Lange Arbeitswege mit Staus auf Autobahnen, unpünktlichen Zügen, nervenden Mitreisenden, Lärm und anderen Stressfaktoren, für ihren Beruf nehmen viele Arbeitnehmer so einiges in Kauf und riskieren damit ihre Gesundheit. Doch es gibt Möglichkeiten, das Pendeln angenehmer zu gestalten.

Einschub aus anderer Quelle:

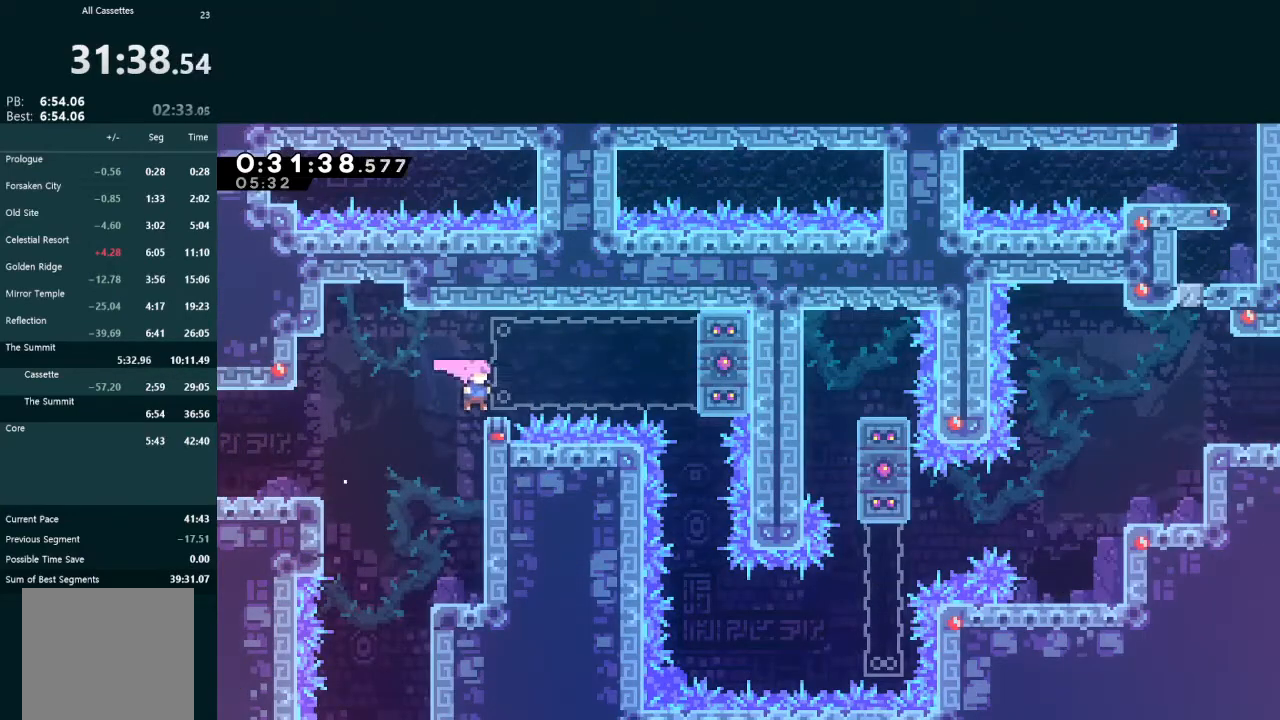
{"buttons": ["A", "L2", "DPAD_RIGHT"], "left_stick": "center", "events": [[100, "A", "up"], [233, "A", "down"]]}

In Deutschland hat die Zahl der Berufspendler im Jahr 2015 einen neuen Rekordwert erreicht. Nach einer Studie des Bundesinstituts für Bau-, Stadt-, und Raumforschung in Bonn pendelten rund 60 Prozent aller Arbeitnehmer zu ihrem Arbeitsplatz. Im Jahr 2000 waren es noch 53 Prozent. Auch die Zahl der Fernpendler wuchs von einer Million auf 1,3 Millionen. Die Entfernungen zum Arbeitsplatz haben sich seit dem Jahr 2000 von 14,6 Kilometern auf 16,8 Kilometer im Jahr 2015 verändert. So weit, so gut. Was diese Zahlen allerdings nicht sagen, belegen andere Studien: Pendeln kann Stress auslösen oder verstärken. Und mit wachsender Pendelstrecke sinkt bei vielen Menschen die mentale und psychische Gesundheit. „Studien belegen, dass Arbeitnehmer mit einer langen Pendelstrecke unter anderem ein erhöhtes Risiko für Rückenschmerzen, Bluthochdruck, Migräne, Diabetes und Übergewicht aufweisen“, sagt auch Andrea Jakob-Pannier. Die Psychologin bei der Barmer weist allerdings auch darauf hin, dass nicht alle Pendler gleich unter ihrer Situation leiden.
Gute Planung
Schon ein ausreichender Zeitpuffer kann nach Ansicht der Expertin für eine deutliche Entspannung sorgen. Denn wer zu knapp losfährt oder zu spät zum Bus oder Zug kommt, setzt sich unnötigem Druck aus und erhöht damit sein persönliches Stress-Level. Arbeitnehmer mit flexiblen Arbeitszeiten sollten testen, ob ihre Fahrten entspannter ablaufen, wenn sie etwas eher oder später starten. Eine Alternative können auch Fahrgemeinschaften sein, so kann man zumindest hin und wieder als Mitfahrer etwas abschalten.
Aktive Entspannung
Pendler, die allein unterwegs sind, können auch über ihre innere Einstellung eine Menge Druck aus der Situation nehmen. Wer die Pendelzeit nicht als verlorene Zeit wahrnimmt, geht meist gelassener mit dem Stress um. „Statt darüber zu grübeln, was man in der Zeit alles hätte machen können, kann man den Arbeitsweg auch nutzen, um sich ganz bewusst etwas Gutes zu tun. So kann man in öffentlichen Verkehrsmitteln beispielsweise gut lesen oder je nach Strecke sogar ein kurzes Nickerchen einlegen. Wer mit dem Auto unterwegs ist, kann sich mit seiner Lieblingsmusik oder einem Hörbuch für den Tag wappnen oder in Feierabendstimmung bringen. Auch für Weiterbildungen wie einen Sprachkurs lässt sich die Zeit nutzen“, so Jakob-Pannier.
Gesunder Ausgleich
Auch wenn es im ersten Augenblick nach noch mehr Aufwand klingt, sollten gerade Pendler ganz bewusst auf ihre Gesundheit achten. Das bedeutet auch, dass trotz wenig Freizeit die Bewegung nicht zu kurz kommen darf. Wenn möglich, sollten sie diese direkt in ihren Arbeitsweg einbinden, indem sie einen Teil davon zu Fuß gehen oder mit dem Fahrrad fahren. Ein weiterer Aspekt, der bei Pendlern oft zu kurz kommt, ist eine gesunde Ernährung, weiß Jakob-Pannier. „Viele greifen am Bahnhof oder an Tankstellen spontan zu Leckereien. Die Folge sind chaotische Essgewohnheiten und Übergewicht. Diese Fehlernährung macht Menschen oft anfälliger für Stress. Besser ist es deshalb, das Essen von zu Hause mitzunehmen und bewusst zu planen, was man tagsüber isst.“ Sollte die Belastung durch das Pendeln immer noch zu groß sein, bietet sich noch ein Gespräch mit dem Chef oder dem Betriebsrat an, um flexible Arbeitszeiten durch Gleitzeit oder Tage im Home Office zu vereinbaren. Denn damit ließen sich Stress und stressbedingte Krankheitstage reduzieren.